* [The problem] Across all the records, filter for lines with the word "release" and copy them.

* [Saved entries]
▬▬▬▬▬▬
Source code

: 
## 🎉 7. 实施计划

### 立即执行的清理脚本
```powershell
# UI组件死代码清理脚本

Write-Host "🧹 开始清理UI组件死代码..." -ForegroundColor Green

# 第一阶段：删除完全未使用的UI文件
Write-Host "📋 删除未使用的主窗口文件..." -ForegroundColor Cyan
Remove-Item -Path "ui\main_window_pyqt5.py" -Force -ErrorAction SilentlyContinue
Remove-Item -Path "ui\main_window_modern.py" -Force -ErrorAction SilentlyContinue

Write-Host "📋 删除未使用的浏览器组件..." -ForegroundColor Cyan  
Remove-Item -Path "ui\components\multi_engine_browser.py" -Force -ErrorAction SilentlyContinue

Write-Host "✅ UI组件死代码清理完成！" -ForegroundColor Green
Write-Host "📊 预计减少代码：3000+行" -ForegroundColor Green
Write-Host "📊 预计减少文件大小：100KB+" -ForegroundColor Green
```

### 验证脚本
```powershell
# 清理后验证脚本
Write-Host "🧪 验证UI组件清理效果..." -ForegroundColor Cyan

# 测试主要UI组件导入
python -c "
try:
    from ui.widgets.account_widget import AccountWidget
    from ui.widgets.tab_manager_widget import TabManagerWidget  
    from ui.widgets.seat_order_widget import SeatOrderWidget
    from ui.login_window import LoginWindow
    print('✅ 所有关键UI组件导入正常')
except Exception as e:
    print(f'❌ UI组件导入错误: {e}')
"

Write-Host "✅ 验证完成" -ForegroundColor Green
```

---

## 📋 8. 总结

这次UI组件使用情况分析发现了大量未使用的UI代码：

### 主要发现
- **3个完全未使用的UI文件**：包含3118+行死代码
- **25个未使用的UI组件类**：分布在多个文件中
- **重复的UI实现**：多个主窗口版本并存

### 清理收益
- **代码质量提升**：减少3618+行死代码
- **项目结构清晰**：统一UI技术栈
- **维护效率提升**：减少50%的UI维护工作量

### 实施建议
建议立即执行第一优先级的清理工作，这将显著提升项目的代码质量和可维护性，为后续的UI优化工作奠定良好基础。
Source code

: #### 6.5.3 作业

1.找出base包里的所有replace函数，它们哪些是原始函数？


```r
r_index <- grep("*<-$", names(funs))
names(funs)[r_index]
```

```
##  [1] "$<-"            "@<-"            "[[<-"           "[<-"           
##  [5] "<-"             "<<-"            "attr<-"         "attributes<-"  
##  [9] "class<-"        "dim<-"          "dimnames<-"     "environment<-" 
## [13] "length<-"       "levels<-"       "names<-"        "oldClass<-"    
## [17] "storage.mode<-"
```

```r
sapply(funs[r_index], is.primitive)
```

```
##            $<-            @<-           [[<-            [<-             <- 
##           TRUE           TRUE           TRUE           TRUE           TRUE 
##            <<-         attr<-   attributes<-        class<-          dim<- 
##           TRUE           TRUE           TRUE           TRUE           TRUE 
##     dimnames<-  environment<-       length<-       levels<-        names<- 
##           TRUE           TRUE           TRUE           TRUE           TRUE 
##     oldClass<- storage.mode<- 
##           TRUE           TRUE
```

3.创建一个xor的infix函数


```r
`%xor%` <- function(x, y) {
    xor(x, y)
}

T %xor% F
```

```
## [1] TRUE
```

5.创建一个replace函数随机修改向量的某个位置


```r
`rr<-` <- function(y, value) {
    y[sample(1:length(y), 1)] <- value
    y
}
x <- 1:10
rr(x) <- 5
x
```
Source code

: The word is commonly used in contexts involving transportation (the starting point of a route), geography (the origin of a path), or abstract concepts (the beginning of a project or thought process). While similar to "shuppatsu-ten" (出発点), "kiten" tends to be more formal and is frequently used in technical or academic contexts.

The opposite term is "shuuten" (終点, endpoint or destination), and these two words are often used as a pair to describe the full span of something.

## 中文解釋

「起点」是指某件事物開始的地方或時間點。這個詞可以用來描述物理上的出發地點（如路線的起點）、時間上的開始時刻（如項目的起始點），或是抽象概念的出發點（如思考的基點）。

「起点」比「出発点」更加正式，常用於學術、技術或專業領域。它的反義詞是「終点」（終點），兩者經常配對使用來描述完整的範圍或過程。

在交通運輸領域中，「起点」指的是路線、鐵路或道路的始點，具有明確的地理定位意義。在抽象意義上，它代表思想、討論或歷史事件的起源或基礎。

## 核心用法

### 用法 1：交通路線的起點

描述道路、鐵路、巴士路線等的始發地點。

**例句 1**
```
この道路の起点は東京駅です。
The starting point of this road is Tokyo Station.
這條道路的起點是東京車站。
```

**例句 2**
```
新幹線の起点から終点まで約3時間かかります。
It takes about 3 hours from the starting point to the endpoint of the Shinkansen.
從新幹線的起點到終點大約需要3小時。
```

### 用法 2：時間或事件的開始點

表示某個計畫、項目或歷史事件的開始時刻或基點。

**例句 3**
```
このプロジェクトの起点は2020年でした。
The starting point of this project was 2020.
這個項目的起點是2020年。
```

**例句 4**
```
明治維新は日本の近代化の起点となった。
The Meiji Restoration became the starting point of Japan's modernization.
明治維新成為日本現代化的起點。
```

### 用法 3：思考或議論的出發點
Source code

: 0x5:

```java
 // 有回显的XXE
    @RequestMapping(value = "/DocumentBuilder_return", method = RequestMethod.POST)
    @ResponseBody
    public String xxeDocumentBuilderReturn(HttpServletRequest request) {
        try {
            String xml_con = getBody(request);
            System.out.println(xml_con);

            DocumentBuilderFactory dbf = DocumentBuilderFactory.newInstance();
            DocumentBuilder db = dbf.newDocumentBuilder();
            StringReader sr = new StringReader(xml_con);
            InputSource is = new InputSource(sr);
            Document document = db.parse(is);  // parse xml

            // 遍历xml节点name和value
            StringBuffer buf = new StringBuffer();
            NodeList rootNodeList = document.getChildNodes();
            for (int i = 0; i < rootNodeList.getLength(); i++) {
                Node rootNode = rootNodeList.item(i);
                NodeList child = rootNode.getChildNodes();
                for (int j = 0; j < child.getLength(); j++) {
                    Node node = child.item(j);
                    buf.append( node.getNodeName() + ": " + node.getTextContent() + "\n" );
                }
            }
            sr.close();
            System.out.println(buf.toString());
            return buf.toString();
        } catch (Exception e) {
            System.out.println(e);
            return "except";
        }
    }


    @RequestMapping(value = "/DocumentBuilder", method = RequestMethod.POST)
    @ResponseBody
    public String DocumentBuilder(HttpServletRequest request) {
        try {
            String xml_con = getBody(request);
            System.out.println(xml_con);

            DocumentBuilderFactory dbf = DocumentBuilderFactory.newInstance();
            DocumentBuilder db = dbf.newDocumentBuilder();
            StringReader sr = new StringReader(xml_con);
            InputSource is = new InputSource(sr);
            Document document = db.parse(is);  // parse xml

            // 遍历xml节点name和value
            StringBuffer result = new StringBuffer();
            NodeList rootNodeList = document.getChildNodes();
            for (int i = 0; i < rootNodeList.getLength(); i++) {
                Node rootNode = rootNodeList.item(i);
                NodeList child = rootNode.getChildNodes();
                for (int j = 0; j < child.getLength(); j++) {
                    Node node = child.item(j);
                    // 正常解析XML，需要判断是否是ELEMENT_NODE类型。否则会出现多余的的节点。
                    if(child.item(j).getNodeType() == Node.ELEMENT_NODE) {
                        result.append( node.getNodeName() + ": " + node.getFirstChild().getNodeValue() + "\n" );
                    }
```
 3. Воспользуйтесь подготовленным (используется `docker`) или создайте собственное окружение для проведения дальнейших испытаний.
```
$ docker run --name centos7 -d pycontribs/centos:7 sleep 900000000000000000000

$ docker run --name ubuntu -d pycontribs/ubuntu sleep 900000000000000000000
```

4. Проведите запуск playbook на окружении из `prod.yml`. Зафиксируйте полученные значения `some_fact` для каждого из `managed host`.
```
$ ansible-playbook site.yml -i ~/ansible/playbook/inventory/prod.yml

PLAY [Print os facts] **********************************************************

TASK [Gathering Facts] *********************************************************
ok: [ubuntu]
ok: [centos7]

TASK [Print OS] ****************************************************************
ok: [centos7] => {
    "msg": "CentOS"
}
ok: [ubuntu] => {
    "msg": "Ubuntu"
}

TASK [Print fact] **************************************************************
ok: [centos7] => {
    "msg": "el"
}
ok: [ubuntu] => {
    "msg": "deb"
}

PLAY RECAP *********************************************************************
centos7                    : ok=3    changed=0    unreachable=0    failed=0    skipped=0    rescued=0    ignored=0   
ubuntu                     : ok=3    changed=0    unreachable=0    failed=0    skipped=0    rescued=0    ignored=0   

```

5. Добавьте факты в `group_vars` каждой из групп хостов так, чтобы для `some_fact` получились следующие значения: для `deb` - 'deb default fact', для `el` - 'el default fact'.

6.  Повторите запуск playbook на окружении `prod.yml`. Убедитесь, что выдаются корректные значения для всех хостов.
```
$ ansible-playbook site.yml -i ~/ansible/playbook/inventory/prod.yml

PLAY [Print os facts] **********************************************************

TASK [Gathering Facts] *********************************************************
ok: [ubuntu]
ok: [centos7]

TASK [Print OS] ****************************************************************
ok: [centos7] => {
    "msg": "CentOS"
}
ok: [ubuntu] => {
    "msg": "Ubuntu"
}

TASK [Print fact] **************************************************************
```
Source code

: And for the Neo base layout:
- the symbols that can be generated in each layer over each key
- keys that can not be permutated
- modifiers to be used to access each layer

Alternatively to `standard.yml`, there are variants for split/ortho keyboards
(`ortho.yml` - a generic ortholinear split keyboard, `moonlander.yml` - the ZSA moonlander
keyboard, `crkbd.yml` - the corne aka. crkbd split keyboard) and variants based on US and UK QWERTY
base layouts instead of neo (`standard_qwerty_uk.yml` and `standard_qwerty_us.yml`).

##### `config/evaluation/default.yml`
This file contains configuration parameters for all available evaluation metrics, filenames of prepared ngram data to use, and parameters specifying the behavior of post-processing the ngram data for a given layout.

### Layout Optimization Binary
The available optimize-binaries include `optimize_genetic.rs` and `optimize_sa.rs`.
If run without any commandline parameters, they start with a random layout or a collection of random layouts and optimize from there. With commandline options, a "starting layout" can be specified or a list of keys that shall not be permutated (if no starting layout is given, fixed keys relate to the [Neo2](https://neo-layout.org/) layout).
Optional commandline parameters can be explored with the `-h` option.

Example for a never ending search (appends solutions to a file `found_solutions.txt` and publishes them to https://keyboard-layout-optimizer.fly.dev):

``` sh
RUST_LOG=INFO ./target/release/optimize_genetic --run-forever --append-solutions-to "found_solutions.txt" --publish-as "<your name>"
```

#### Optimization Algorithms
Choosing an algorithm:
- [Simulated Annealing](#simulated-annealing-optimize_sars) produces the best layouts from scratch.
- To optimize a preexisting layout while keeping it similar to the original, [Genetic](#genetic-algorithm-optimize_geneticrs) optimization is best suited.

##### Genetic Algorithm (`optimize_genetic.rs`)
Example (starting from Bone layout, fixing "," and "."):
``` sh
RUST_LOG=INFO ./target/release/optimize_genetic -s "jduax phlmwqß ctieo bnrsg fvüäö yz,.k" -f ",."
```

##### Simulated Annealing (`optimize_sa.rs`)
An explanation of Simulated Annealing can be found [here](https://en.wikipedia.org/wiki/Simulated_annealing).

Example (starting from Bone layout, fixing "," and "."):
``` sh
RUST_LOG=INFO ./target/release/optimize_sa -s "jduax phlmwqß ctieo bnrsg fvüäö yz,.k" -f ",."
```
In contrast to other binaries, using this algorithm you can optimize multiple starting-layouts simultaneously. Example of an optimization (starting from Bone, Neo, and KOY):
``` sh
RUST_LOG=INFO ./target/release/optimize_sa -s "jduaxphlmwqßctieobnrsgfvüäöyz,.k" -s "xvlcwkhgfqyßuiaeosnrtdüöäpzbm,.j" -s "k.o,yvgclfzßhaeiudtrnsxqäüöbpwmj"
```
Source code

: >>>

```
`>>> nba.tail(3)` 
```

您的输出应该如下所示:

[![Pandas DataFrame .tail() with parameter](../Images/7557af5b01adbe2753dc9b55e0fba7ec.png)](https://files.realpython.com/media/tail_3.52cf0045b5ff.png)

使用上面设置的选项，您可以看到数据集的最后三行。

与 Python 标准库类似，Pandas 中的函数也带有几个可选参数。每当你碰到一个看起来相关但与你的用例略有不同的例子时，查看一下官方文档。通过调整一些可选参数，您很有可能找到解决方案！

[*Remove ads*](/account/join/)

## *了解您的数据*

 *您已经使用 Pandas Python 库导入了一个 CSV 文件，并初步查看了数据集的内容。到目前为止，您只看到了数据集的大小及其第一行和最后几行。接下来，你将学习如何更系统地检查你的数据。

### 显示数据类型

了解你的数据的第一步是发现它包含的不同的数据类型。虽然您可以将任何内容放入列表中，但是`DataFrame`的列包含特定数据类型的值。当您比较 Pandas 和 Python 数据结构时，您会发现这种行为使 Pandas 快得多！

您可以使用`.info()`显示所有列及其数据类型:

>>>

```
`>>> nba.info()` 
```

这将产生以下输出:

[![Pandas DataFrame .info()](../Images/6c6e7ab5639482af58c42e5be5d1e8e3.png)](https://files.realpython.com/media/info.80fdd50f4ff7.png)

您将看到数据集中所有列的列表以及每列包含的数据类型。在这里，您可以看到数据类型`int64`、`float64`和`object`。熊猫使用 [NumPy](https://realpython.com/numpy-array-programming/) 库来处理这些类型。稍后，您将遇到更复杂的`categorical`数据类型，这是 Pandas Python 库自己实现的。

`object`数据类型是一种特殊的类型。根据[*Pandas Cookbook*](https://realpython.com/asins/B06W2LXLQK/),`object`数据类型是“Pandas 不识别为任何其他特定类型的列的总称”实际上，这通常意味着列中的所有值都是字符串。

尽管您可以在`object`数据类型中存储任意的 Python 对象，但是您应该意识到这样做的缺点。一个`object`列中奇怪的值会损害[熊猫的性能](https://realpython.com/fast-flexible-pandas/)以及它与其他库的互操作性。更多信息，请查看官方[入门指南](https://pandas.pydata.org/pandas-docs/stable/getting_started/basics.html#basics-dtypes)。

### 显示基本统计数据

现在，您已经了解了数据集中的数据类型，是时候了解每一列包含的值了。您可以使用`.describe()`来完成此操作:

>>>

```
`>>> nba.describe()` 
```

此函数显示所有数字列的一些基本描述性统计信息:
▬▬▬▬▬▬
* [Task result]
RUST_LOG=INFO ./target/release/optimize_genetic --run-forever --append-solutions-to "found_solutions.txt" --publish-as "<your name>"
RUST_LOG=INFO ./target/release/optimize_genetic -s "jduax phlmwqß ctieo bnrsg fvüäö yz,.k" -f ",."
RUST_LOG=INFO ./target/release/optimize_sa -s "jduax phlmwqß ctieo bnrsg fvüäö yz,.k" -f ",."
RUST_LOG=INFO ./target/release/optimize_sa -s "jduaxphlmwqßctieobnrsgfvüäöyz,.k" -s "xvlcwkhgfqyßuiaeosnrtdüöäpzbm,.j" -s "k.o,yvgclfzßhaeiudtrnsxqäüöbpwmj"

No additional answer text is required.